I have it, I didn't really notice much of a difference, maybe a slight sound difference. But it will hold me over until ZZP or K&N come out with their intakes.


----------



## PizzaCruze (Mar 12, 2011)

just picked mine up from Autozone today, noticed a SLIGHT sound difference and noticed a slight MPG change while driving today.. Really want to get the whole new aftermarket intake system, my only concern is voiding the factory warranty


----------



## shawn672 (Oct 31, 2010)

you dont really have to worry about your warranty with just an intake


----------



## PizzaCruze (Mar 12, 2011)

shawn672 said:


> you dont really have to worry about your warranty with just an intake


Why do you say that? because its easy to swap back out or does the service dept not usually care?


----------



## VictoryRed08 (Feb 16, 2011)

PizzaCruze said:


> Why do you say that? because its easy to swap back out or does the service dept not usually care?
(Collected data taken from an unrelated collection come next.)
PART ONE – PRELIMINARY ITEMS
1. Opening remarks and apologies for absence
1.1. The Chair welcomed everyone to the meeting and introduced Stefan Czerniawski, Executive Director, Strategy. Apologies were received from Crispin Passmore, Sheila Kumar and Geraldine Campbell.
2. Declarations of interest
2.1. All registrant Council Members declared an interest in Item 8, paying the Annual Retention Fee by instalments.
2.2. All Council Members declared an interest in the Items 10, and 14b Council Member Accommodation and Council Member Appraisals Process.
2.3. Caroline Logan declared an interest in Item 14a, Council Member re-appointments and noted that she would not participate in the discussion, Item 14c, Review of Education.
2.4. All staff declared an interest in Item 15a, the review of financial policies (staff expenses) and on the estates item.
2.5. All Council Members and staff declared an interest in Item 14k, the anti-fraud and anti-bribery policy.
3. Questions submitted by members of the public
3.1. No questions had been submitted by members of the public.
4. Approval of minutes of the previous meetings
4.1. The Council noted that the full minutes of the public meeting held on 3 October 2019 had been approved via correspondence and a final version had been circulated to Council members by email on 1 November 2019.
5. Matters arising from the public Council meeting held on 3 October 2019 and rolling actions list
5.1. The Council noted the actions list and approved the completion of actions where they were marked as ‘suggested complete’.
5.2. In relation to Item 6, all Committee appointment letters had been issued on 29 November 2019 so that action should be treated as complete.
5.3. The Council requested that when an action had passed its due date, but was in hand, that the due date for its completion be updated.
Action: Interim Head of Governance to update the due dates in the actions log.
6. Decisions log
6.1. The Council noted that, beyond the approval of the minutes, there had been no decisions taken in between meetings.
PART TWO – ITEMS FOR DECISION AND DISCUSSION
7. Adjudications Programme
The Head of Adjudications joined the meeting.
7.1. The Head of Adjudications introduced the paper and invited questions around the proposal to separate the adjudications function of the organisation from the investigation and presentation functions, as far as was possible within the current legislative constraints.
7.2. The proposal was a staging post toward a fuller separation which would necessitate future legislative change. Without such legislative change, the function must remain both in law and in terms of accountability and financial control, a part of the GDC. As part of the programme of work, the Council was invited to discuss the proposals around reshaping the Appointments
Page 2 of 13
Well the rule of thumb with any mod is that if you go into a dealer with an issue and they can prove that your mod caused it, whatever you're bringing it in for will no be covered (which doesn't mean your warranty is completely void).

I've brought our cobalt (it has an intake) in plenty of times for different warranty work and never had an issue.

But if it were something like your engine blew up, you may want to consider putting the stock intake back on (not that your engine will blow up from an intake, it is unlikely the intake will case you any issues at all).


----------



## PizzaCruze (Mar 12, 2011)

I have had intakes before just never also had the pleasure of having a warranty as well so its kind of a whole new world for me.. With my job and what the cruze is used for probably voids the warranty anyways lol.. Im super pumped for the release of the Injen CAI anyways, and will probably order one and install it anyways as well


----------



## TGreyCruze (Feb 21, 2011)

My K&N filter is only a week old, lol. Now i have the Injen on there and regret not waiting a week but i didnt know i was going to get picked to do the intake by adrian.


----------



## elwood58 (Feb 2, 2011)

VictoryRed08 said:


> I have it, I didn't really notice much of a difference, maybe a slight sound difference. But it will hold me over until ZZP or K&N come out with their intakes.


I have run them on everything i drive for years now, and have had pretty good results. I usually notice a little throttle response improvement, but HP gains are not noticeable, at least to my seat pants dyno.


----------



## shawn672 (Oct 31, 2010)

I've always had aftermarket intakes on my cars, never had issues with various Chevy dealerships including warranty work. As mentioned though, if the engine blows or a MAF sensor goes, toss the stock airbox back on before going in.

If they see it and they can blame the problem on that, they will. If you go in for an issue with your paint, they're not going to see the intake and deny you lol


----------